Guard post at Checkpoint Charlie
3) The Cold War: Slightly less depressing than World War II, but not much. Berlin was divided among the Allied Powers after the end of the war, with sectors controlled by the French, British, Americans, and Soviets. The Soviet Union closed the border in 1952, but between then and 1961 approximately 20% of the East German population (3.5 million people) migrated to West Germany. On one night in 1961, East German authorities sealed the border using a primitive barrier -- made of barbed wire and fences -- stretching 156 kilometres around the Western sectors of Berlin.
Berlin Wall Memorial with death strip separating East and West Berlin
Crossing was only allowed at a few locations (including the now-famous Checkpoint Charlie) and mostly for westerners: it was nearly impossible for East Germans to cross. Nonetheless, they still tried, and the barrier was continually upgraded until it was finalized in its 1980 form. In that form, there was an initial wall on the East German side, followed by an electric signal fence, trenches, barbed wire, watchtowers, large open gravel spaces, spotlights, and an additional final fence. This nearly impassable area was known as the "death strip", and 136 people died in and around the area of the Berlin Wall during its existence.
Art commemorating deaths at the Berlin Wall, on the Berlin Wall East Gallery
Portions of the wall still exist in a few areas of the city. There's a Berlin Wall Memorial which preserves a portion of the death strip. Stupidly, you can't actually see the preserved portion. It has two walls the were meant to be impassable, and, instead of leaving the cross-section open to view, it's blocked by even taller memorial walls in that stark, totalitarian style of German memorial architecture I mentioned earlier. There's a viewing platform across the way that lets you see into the preserved portion, but it's a poor substitute for seeing it at ground level.
(Unrelated side note: Often while walking around Berlin, I'd hear Ronald Reagan's famous "Mr. Gorbachev, tear down this wall!" line echoing in my head.)
World clock in Alexanderplatz
Not all of the Soviet-era remnants are doom-and-gloom, however. There's a fascinating hands-on museum on life in the DDR (as East Germany was officially known), featuring artifacts from behind the Iron Curtain. The museum was far too small for the number of people interested in it, but one of the best I visited in Berlin. Did you know that nude beaches were popular in East German as a way to rebuke the authorities? And there are lots of Soviet-era architecture and designs throughout the city, including this world clock (at left) in Alexanderplatz, a plaza near where I was staying.
4) Unified Germany: Berlin has lots of fascinating modern architecture.

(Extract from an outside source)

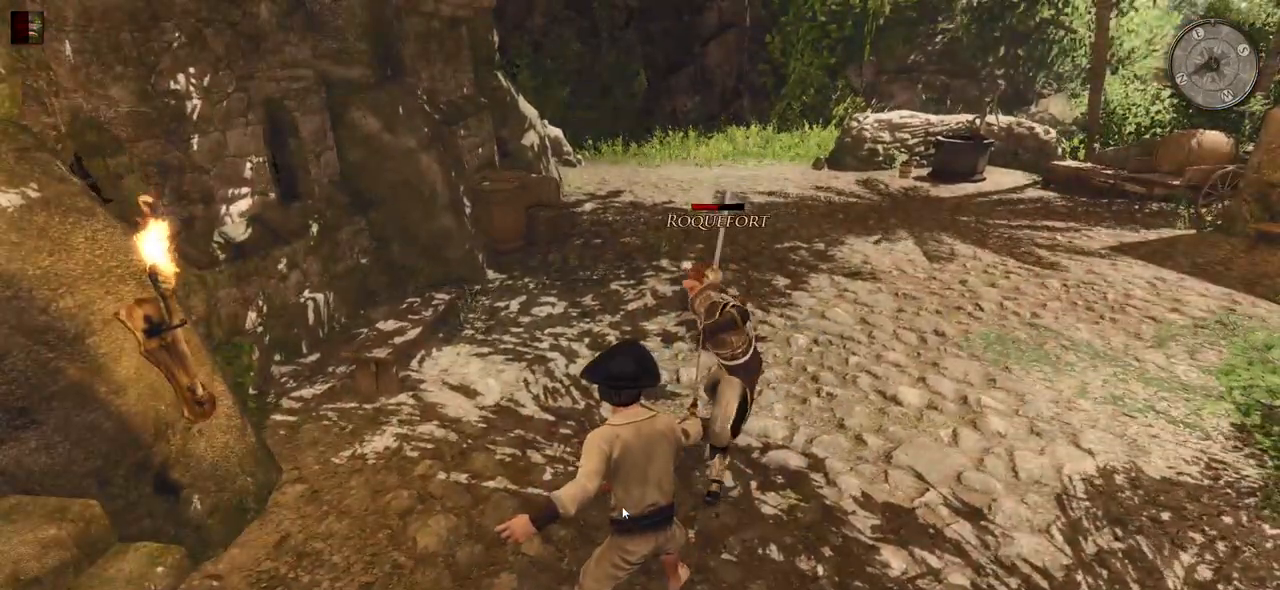
{"keys": [], "mouse": [], "events": [[480, "mouse_right", "up"]]}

One of the highlights is the glass dome of the German federal parliament building, the Reichstag. The new German republic was declared here in 1990, and restoration began shortly thereafter so it could hold the parliament in the new German capital. The restoration included a glass dome in place of a copper dome, and it's apparently the most popular attraction in Berlin. So popular you need a ticket weeks in advance which I, alas, did not have. But it still looks pretty from the outside.
Germany since 1990 has also invested heavily in public transportation, and I must comment on how incredible the train system is. Many of the stations are fantastically brand new, trains run frequently and regularly, and the high speed trains are comfortable and smooth. If only Canada and the United States had the political will to make such an investment.